Designer yeast consumes plant matter and spits out fatty alcohols for detergents and biofuels
Used in laundry detergents, medicines, and biofuels, certain alcohols known as long-chain fatty alcohols, with 12 to 18 carbon atoms in the backbone, are desirable products. These compounds can be made by a yeast called Saccharomyces cerevisiae. However, yields have remained low, slowing the adoption of microbes as producers of fatty alcohols. Through genetic engineering of S. cerevisiae, scientists improved the concentration and yield of fatty alcohol products from 2 percent to up to 20 percent of the maximum theoretical yield.
This work signifies progress towards renewable microbial production of fatty alcohols from plant matter, or lignocellulosic biomass. This plant matter can be derived from specialty bioenergy crops or from agricultural waste. In both cases, the feedstock does not impact food production.

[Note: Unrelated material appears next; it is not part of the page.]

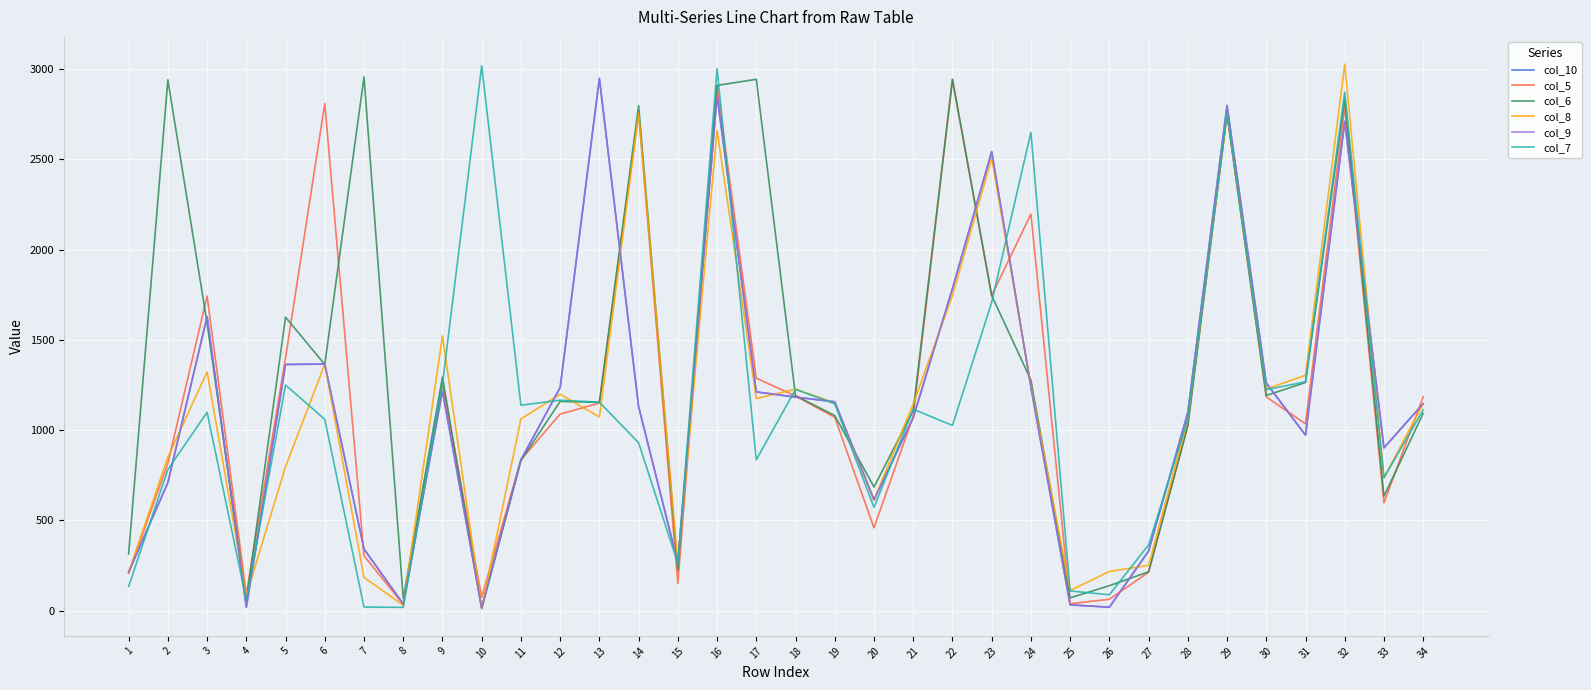

What is the value of the col_9 point at the 15th from the left?

265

At the DOE Joint BioEnergy Institute, researchers significantly improved the concentration and yield of fatty alcohols produced by S. cerevisiae from lignocellulosic feedstocks. This was accomplished by comparing four different fatty acid reductases, the enzyme responsible for catalyzing the production of the valuable, broadly applicable C12-C18 fatty alcohols. The best performing of the four enzymes was the enzyme isolated from the common mouse. In total, the researchers tested 24 gene edits, and they combined the top six into the best yeast strain.
The researchers demonstrated the production of 1.2 g/L fatty alcohols in lab flasks and 6 g/L fatty alcohols in a successful bioreactor scale-up. This corresponds to ~20 percent product yield of the theoretical maximum. This is a substantial improvement from the previous best of less than 2 percent of the maximum theoretical yield.